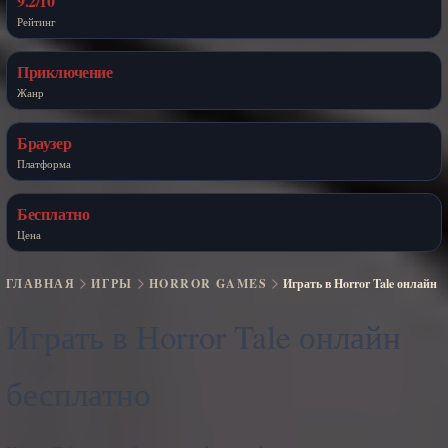
9.2/10
Рейтинг
Приключение
Жанр
Браузер
Платформа
Бесплатно
Цена
ГЛАВНАЯ
ИГРЫ
HORROR GAMES
Играть в Horror Tale онлайн
Играть в Horror Tale онлайн
бесплатно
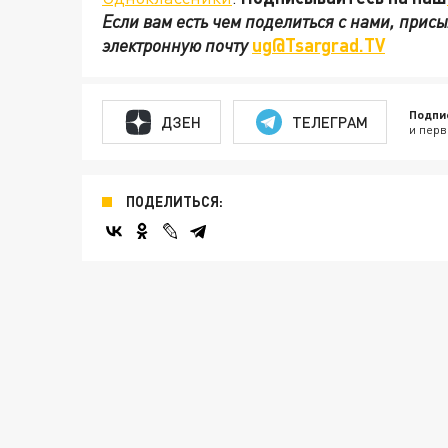
Если вам есть чем поделиться с нами, прис
электронную почту
ug@Tsargrad.TV
Подпи
ДЗЕН
ТЕЛЕГРАМ
и перв
ПОДЕЛИТЬСЯ:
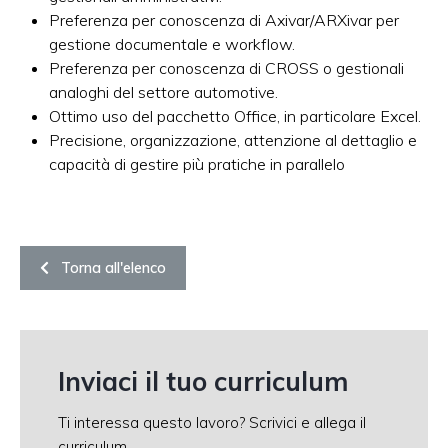
Preferenza per conoscenza di Axivar/ARXivar per
gestione documentale e workflow.​
Preferenza per conoscenza di CROSS o gestionali
analoghi del settore automotive.​
Ottimo uso del pacchetto Office, in particolare Excel.​
Precisione, organizzazione, attenzione al dettaglio e
capacità di gestire più pratiche in parallelo
Torna all'elenco
Inviaci il tuo curriculum
Ti interessa questo lavoro? Scrivici e allega il
curriculum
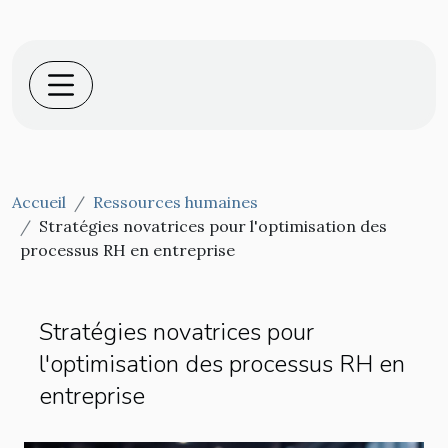
Accueil
Ressources humaines
Stratégies novatrices pour l'optimisation des
processus RH en entreprise
Stratégies novatrices pour
l'optimisation des processus RH en
entreprise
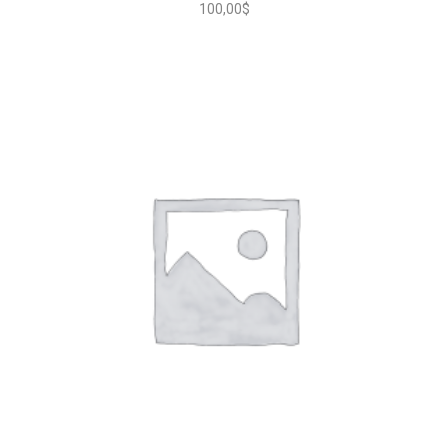
100,00
$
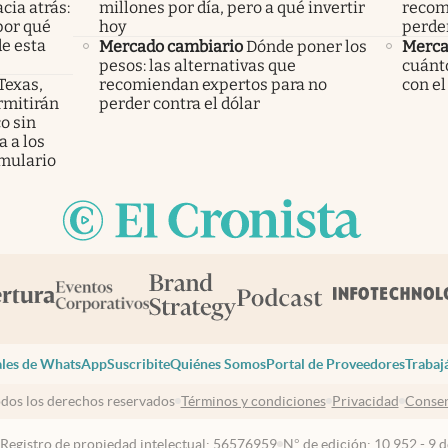
cia atrás:
millones por día, pero a qué invertir
recom
por qué
hoy
perder
e esta
Mercado cambiario
Dónde poner los
Merca
pesos: las alternativas que
cuánto
 Texas,
recomiendan expertos para no
con el
rmitirán
perder contra el dólar
o sin
 a los
mulario
les de WhatsApp
Suscribite
Quiénes Somos
Portal de Proveedores
Trabaj
dos los derechos reservados
Términos y condiciones
Privacidad
Consen
 Registro de propiedad intelectual: 56576959
N° de edición: 10.952 - 9 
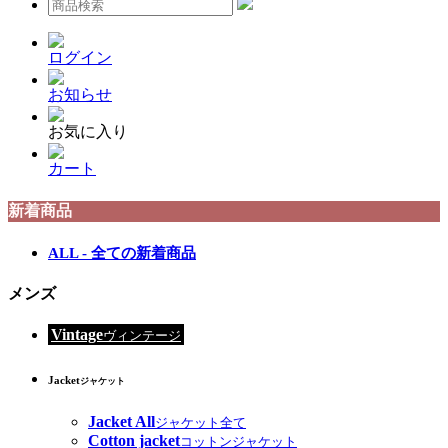
ログイン
お知らせ
お気に入り
カート
新着商品
ALL - 全ての新着商品
メンズ
Vintage
ヴィンテージ
Jacket
ジャケット
Jacket All
ジャケット全て
Cotton jacket
コットンジャケット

### Assignment
Leaving out every picture, transcribe exactly the lines from the line that contains "recomiendan expertos para no" through the final line of the entries above.

### Answer space
recomiendan expertos para no
con el
rmitirán
perder contra el dólar
o sin
 a los
mulario
les de WhatsApp
Suscribite
Quiénes Somos
Portal de Proveedores
Trabaj
dos los derechos reservados
Términos y condiciones
Privacidad
Consen
 Registro de propiedad intelectual: 56576959
N° de edición: 10.952 - 9 
ログイン
お知らせ
お気に入り
カート
新着商品
ALL - 全ての新着商品
メンズ
Vintage
ヴィンテージ
Jacket
ジャケット
Jacket All
ジャケット全て
Cotton jacket
コットンジャケット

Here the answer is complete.